Well, we haven’t benchmarked them (yet), but one thing is certain: if they offer truly ACID transactions, they have a performance tax to pay. They can be clever about it and there’s clearly room for achieving great things, but they will always be disadvantaged.

In other words, state of the art relational databases with ACID transactions will always be an order magnitude slower than state of the art non-relational databases without ACID transactions.

Let’s talk money

The other big problem is that over time relational databases became bloated with “wtf” features, because you really need to be able to do Java inside SQL, right?

The dark shroud of enterprise software obfuscated the qualities of otherwise fine products. That means you will need someone to shepherd the weak through the valley of darkness: a database administrator.

Do you really need more weird people in your organization? I submit you do not.

Which brings us to a topic top management understands very well: storage is an order of magnitude more expensive on relational databases. You see that terabyte drive you can buy for 50 €? Want to add a terabyte to your RDBMS? That will be 5 000 €, thank you very much (I’m not making this up).

This last piece of information probably helps you understand why there is a strong interest for non-relational databases as we enter the yotta world.

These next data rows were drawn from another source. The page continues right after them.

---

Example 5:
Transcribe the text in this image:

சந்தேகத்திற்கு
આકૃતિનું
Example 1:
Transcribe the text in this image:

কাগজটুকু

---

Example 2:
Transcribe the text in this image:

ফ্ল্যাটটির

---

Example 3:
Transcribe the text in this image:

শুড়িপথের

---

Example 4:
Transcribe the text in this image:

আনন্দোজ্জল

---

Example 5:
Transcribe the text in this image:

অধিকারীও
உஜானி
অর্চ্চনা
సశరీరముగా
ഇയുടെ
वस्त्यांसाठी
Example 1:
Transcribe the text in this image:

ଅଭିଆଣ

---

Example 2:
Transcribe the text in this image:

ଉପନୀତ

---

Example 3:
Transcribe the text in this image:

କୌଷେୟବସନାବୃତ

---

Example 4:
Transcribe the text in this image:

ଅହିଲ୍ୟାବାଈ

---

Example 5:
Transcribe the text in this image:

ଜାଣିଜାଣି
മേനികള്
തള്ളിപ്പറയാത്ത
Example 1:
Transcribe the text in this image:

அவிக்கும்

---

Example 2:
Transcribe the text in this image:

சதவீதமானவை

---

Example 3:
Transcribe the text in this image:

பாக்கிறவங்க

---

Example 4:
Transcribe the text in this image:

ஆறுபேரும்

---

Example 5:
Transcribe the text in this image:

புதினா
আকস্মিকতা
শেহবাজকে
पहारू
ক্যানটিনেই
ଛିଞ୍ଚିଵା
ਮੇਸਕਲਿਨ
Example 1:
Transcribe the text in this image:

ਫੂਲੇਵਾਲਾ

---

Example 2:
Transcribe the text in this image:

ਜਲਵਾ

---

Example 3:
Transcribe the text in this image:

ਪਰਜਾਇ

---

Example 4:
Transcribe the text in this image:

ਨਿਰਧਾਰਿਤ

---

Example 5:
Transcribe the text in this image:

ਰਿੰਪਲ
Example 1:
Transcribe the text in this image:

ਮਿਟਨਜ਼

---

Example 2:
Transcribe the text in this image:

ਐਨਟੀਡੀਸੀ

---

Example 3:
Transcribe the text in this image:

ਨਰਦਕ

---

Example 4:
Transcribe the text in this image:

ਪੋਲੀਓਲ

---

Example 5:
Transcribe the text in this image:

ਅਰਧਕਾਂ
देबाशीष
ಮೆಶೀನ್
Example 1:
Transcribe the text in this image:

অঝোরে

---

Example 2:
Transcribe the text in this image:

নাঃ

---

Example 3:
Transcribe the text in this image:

When should you go non-relational?

RDBMS are great, but they’re not great at everything and sometimes they truly suck.

That’s why we have non-relational databases, because if you throw away relations and transactions, you can do interesting things in terms of processing, scalability and pure performance.

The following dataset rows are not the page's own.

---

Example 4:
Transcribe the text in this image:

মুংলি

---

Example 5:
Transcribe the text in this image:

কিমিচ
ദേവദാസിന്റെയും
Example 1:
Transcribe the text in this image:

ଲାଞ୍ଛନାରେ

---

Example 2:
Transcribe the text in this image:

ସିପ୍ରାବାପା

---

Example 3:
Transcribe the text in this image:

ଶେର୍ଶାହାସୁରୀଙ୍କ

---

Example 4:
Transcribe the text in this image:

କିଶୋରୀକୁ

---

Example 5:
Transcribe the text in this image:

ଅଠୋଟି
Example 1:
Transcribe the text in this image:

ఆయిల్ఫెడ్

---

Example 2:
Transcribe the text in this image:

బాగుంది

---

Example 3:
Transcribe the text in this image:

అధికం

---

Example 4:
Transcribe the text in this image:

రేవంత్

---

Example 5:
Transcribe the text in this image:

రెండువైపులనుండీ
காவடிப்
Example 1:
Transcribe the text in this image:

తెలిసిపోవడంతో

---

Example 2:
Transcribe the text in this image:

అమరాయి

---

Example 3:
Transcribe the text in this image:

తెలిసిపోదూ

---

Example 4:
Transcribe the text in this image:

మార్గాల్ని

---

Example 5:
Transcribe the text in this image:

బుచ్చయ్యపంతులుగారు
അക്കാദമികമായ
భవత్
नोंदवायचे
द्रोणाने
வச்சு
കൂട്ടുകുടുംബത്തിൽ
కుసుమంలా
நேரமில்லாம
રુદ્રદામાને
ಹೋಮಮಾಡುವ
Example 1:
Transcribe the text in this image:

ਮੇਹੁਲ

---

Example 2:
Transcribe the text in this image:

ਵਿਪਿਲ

But do you really want to throw away relations and transactions? Do you need to?

How many gadgets has Batman? We will agree on a number much greater than one. Since you’re probably an order of magnitude below Batman in terms of awesomeness, you will agree that you need to be at least as much prepared as he is. In other words: tool up.

That’s why, if you start a new project, you should definitely consider non-relational databases and include them in your architecture. I guarantee you that you have non-relational data that will be cheap and efficient to store in a post-modern database, and you might even be able to go fully non-relational! Ask us or our beloved competition if you need help.

For existing projects however, we’ve seen that many performance problems can be solved with database tuning and proper caching.

Nevertheless, once you have done that, you may still have performance issues. The thing to understand is that the transition from a relational to a partially (or fully) non-relational schema can be extremely disruptive. One approach is to locate the “hot” data and either duplicate or relocate it into a postmodern database.

I could write a lot more on this topic actually and there’s much to be said.

What I wanted to show is that NoSQL is more about shifting the balance a little less on the relational side than killing RDBMS. Maybe the term AltSQL is a better one as it is a reminder that we’re trying to find new, not trying to demean existing ones.

As for us we will stick to the term postmodern database for now and throw a party for overloading another customer’s network (true story that will be the topic of another post).